Quase junto com os fogos de Reveillón de 2017, para ser exato, no dia 30 de dezembro de 2016, o governo federal, atendendo demanda de diversos municípios, promulgou a Lei Complementar 157/2016, com uma série de modificações na Lei Complementar 116/2003, promovendo modificações no tributo que representa a maior fonte de arrecadação das grandes cidades brasileiras, o Imposto sobre Serviços – ISS (no ano de 2015, 55% da arrecadação tributária da cidade de São Paulo veio do ISS, no Rio de Janeiro 59% e em Curitiba 48%).
Uma das principais modificações foi a inserção de um tipo específico de “serviço” na lista taxativa de serviços que podem ser tributados – trata-se do item 1.09, que tem a seguinte redação:
“disponibilização, sem cessão definitiva, de conteúdos de áudio, vídeo, imagem e texto por meio da internet, respeitada a imunidade de livros, jornais e periódicos”
Nitidamente o legislador mirou nas novas formas de distribuição de conteúdo, especificamente as exitosas plataformas de streaming, como o Netflix, Spotify, HBO Go, Amazon Prime, Deezer, etc. Ao incluir este item na lista de serviços passíveis de tributação, o governo federal autoriza que municípios atualizem a sua legislação para estender a tributação do ISS para este tipo de “serviço”, cobrando uma alíquota mínima de 2% sobre o valor das assinaturas.
No entanto, a inclusão deste item na lista e as consequências disto ainda estão longe de estarem consolidadas, entre os temas mais controversos sobre essa possibilidade de cobrança, destacam-se os seguintes:
– streaming não seria considerado prestação de serviço, dado que trata-se da cessão de um direito autoral por curto período, limitado ao uso e vedada a reprodução, seria assemelhado à uma locação, ressaltando que o STF já afastou tentativas anteriores de cobrança do ISS sobre locações de bens móveis.

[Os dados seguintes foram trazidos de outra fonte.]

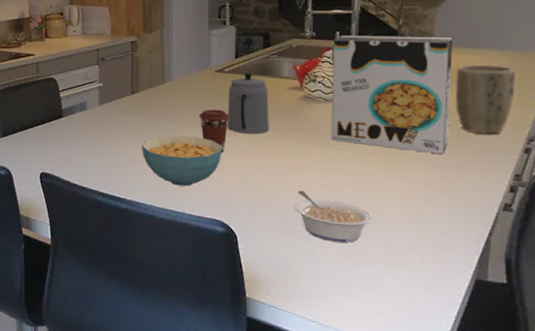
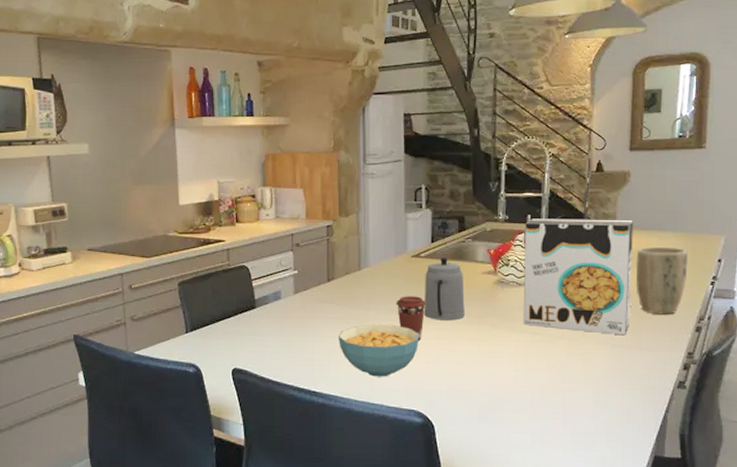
legume: present [295,190,372,243] -> none [489,376,562,427]

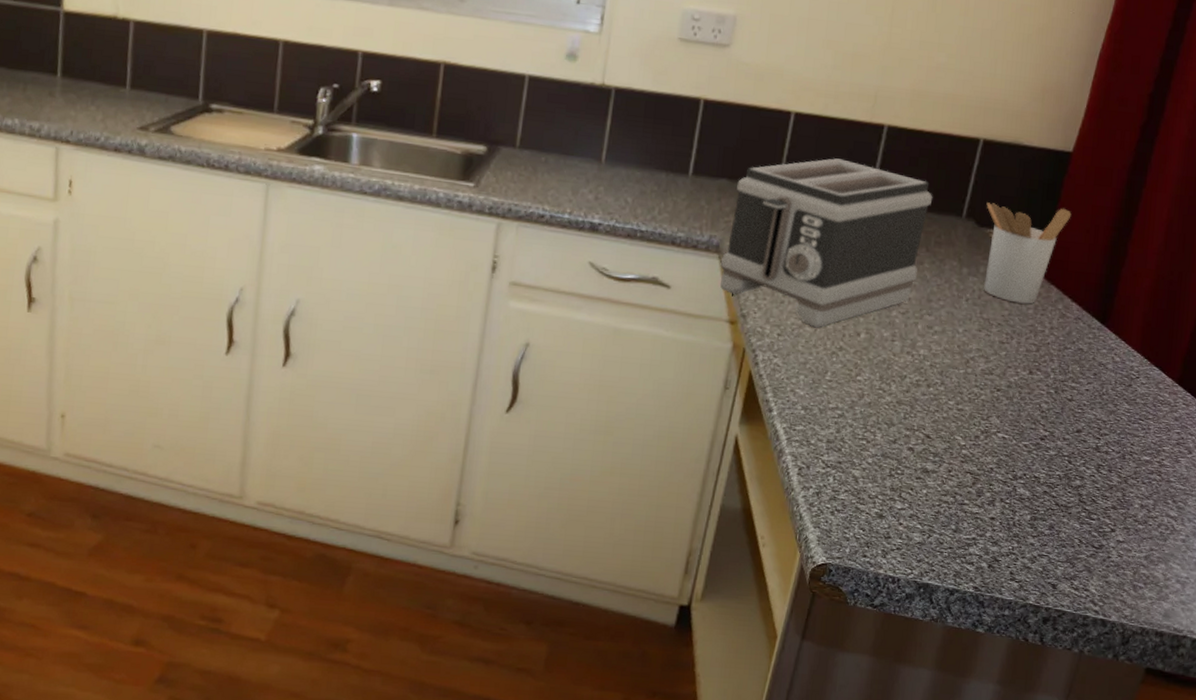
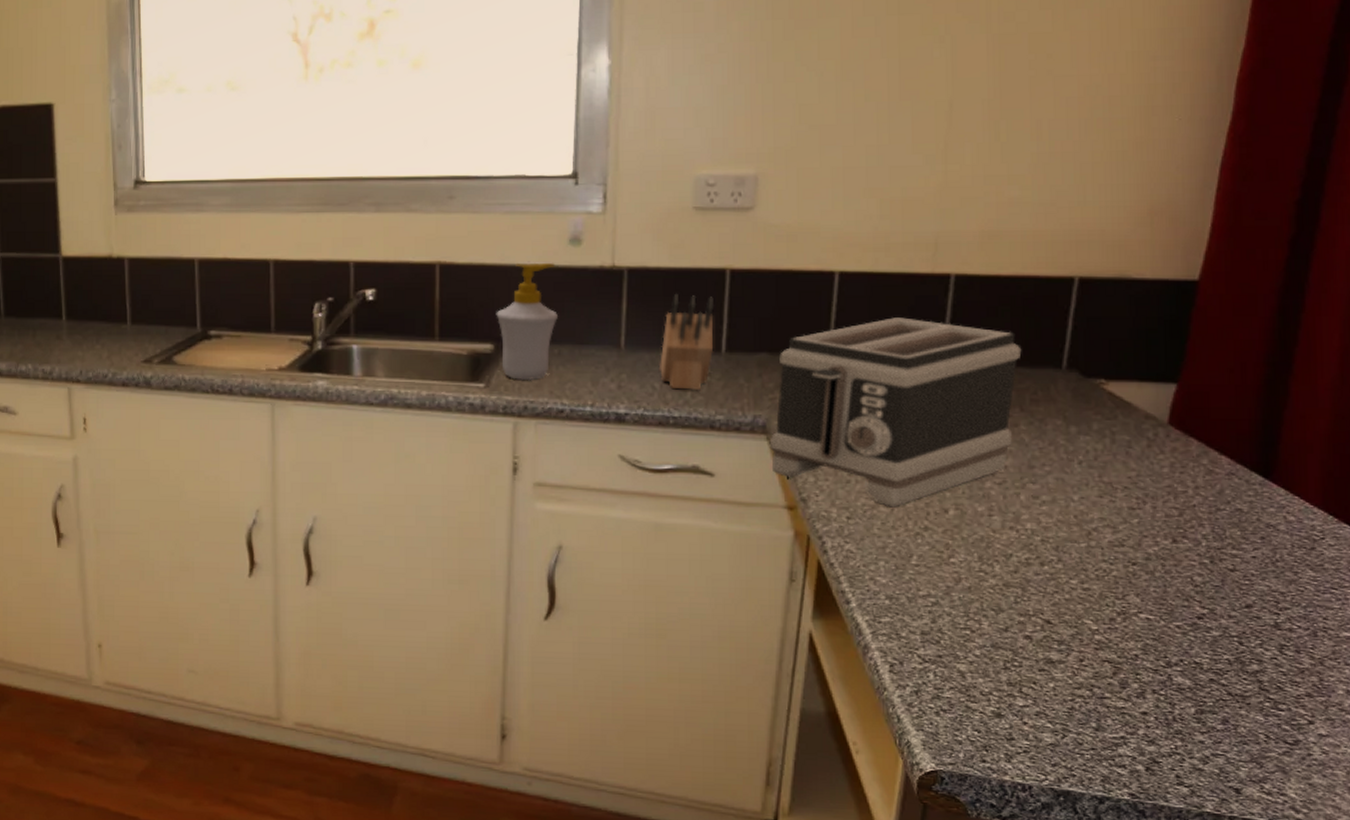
soap bottle: none [492,72,552,185] -> present [496,263,559,381]
knife block: none [633,116,688,208] -> present [660,294,715,390]
utensil holder: present [983,202,1072,304] -> none [1092,346,1207,462]

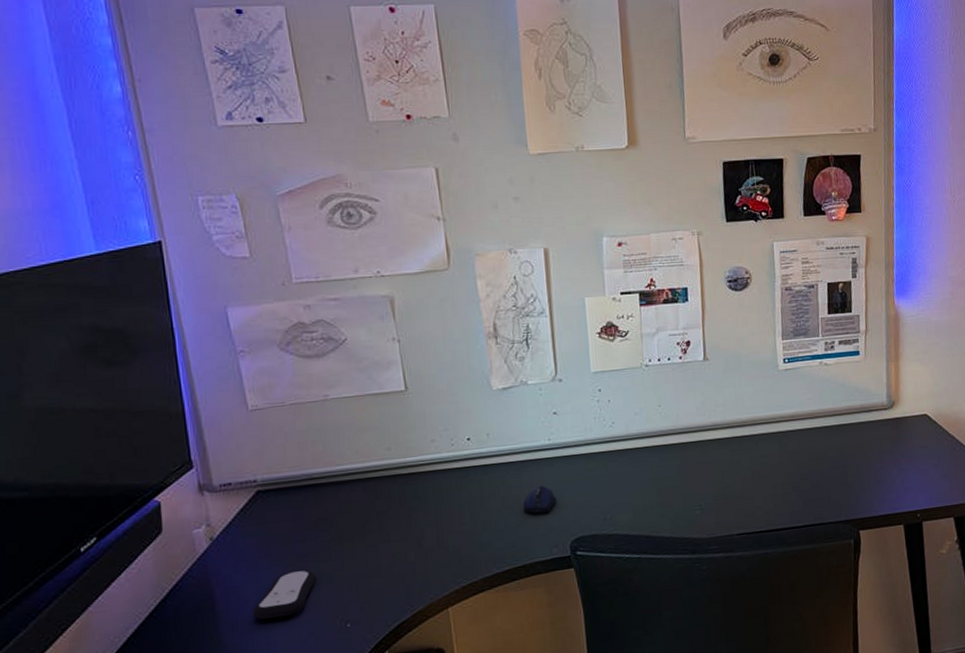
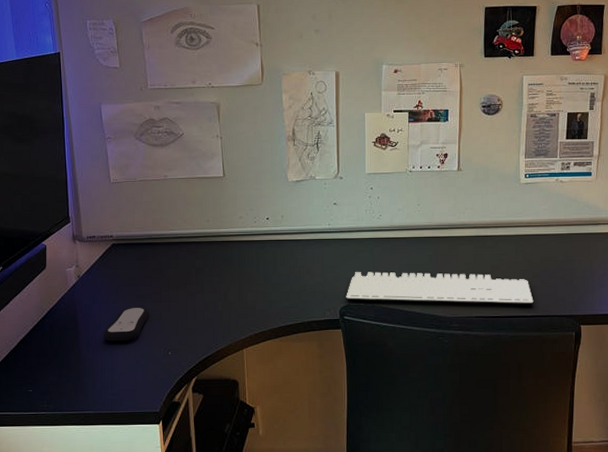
computer mouse: present [523,485,557,514] -> none [305,260,332,282]
keyboard: none [577,482,804,532] -> present [346,272,534,305]

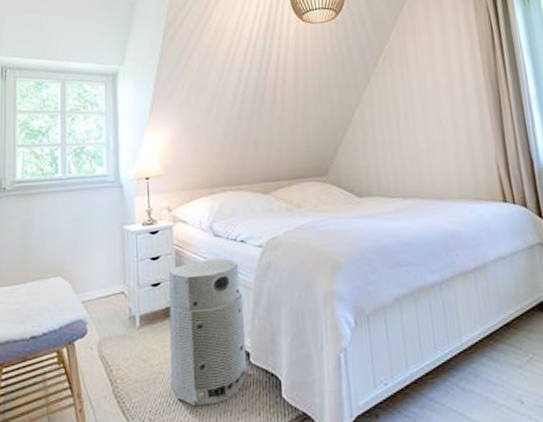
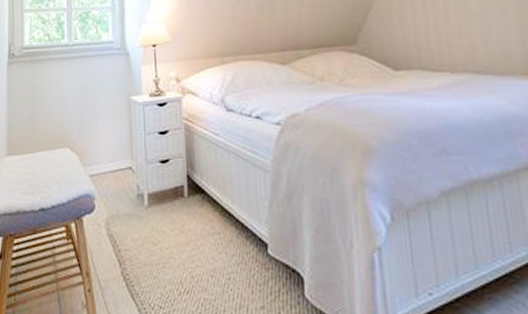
air purifier: present [169,257,247,405] -> none [178,134,265,298]

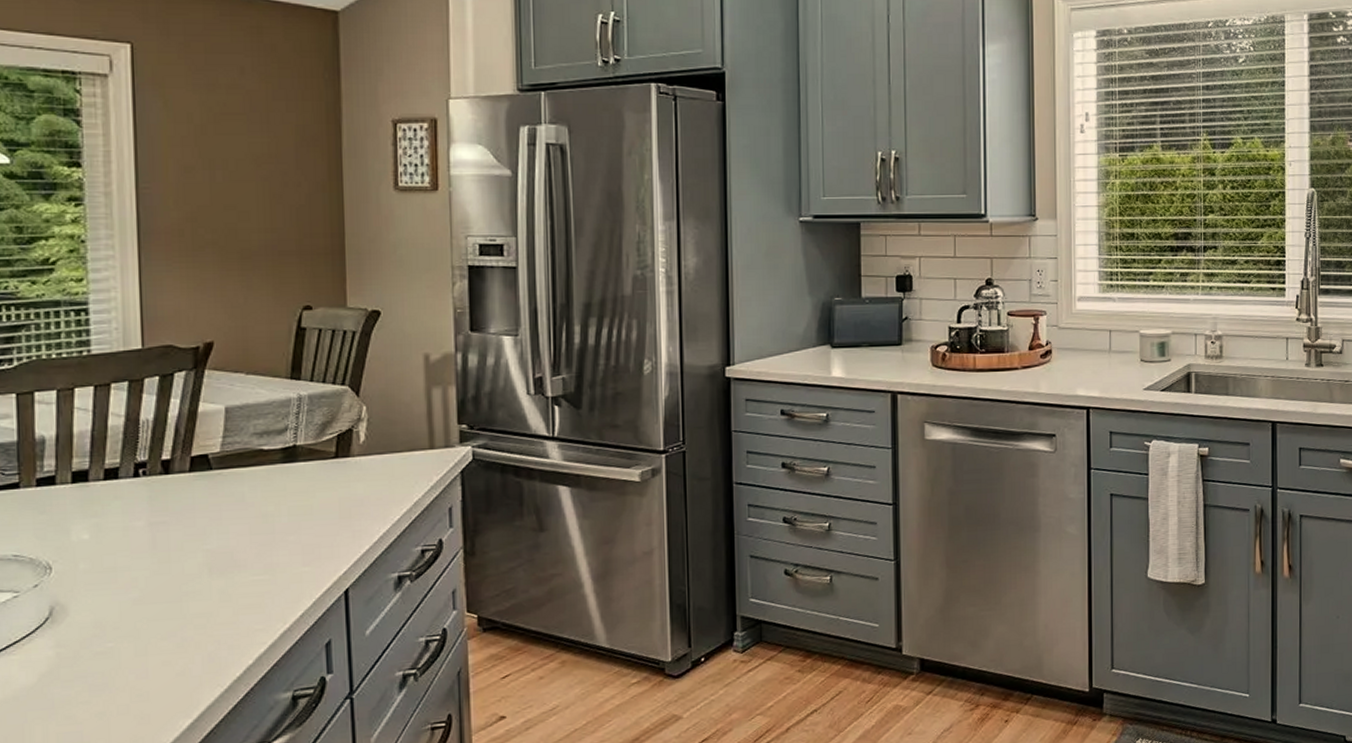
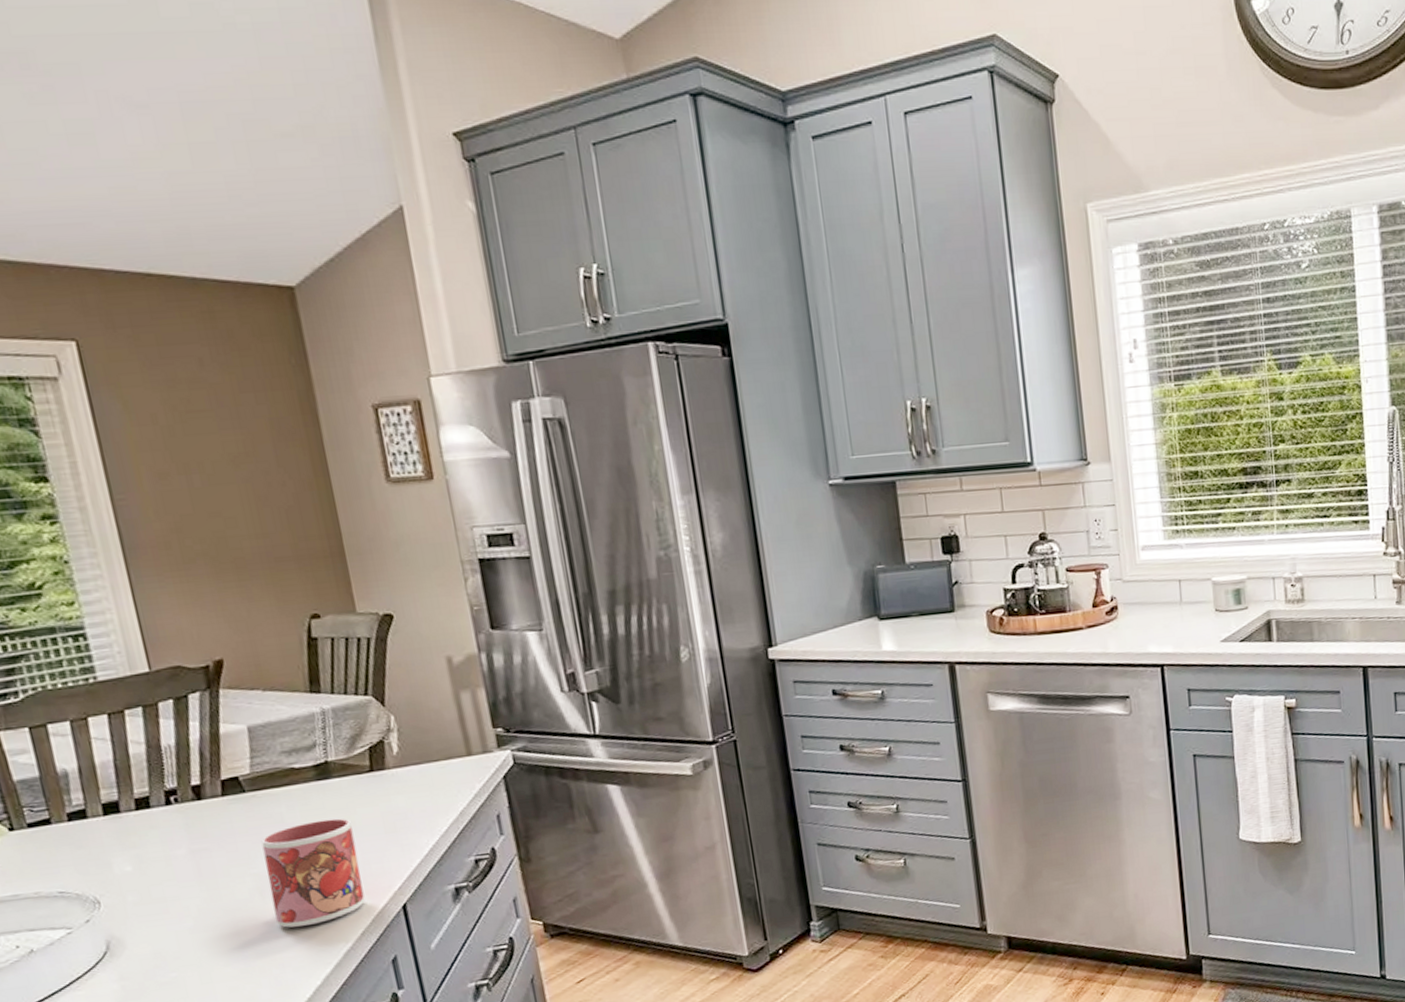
mug: none [219,501,310,605] -> present [261,818,365,928]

– pela regra geral, a cobrança do ISS deveria incidir no local da sede do prestador deste serviço e como não há previsão em sentido diferente, o ISS sobre o serviço de streaming seria devido para o município onde estiver instalada a sede que conste no contrato com o consumidor, contudo, em casos em que a sede esteja localizada no exterior, muito comum nestas plataformas, dificilmente haverá incidência do imposto, pois o ISS sobre serviços prestados no exterior é tema ainda bastante controverso.
Como era esperado, os serviços de streaming, viabilizados com o acesso de alta velocidade à internet, não passariam incólumes à voracidade arrecadatória e reguladora do estado, contudo, a nossa Constituição Federal existe em grande medida para assegurar que se tribute apenas o quanto permitido em seus limites, assim, não basta que a lei denomine como serviço algo que nitidamente não tem essa conformação, como parece ser o caso aqui.
Vamos confiar nas nossas instituições, principalmente no especial poder de moderação conferido ao judiciário, para que se repare este erro legislativo e seja assegurado o direito ao livre exercício da atividade de streaming.
O enquadramento de novas situações da vida moderna à velhas estruturas pensadas para outros tempos é mais um sintoma de que o regime tributário precisa ser atualizado e simplificado, observando que a inovação tecnológica vem reformulando a atividades econômica, obrigando o direito também a se adequar ao novo, todavia, sempre pelas vias do Estado Democrático de Direito, sem arbitrariedades ou atropelos.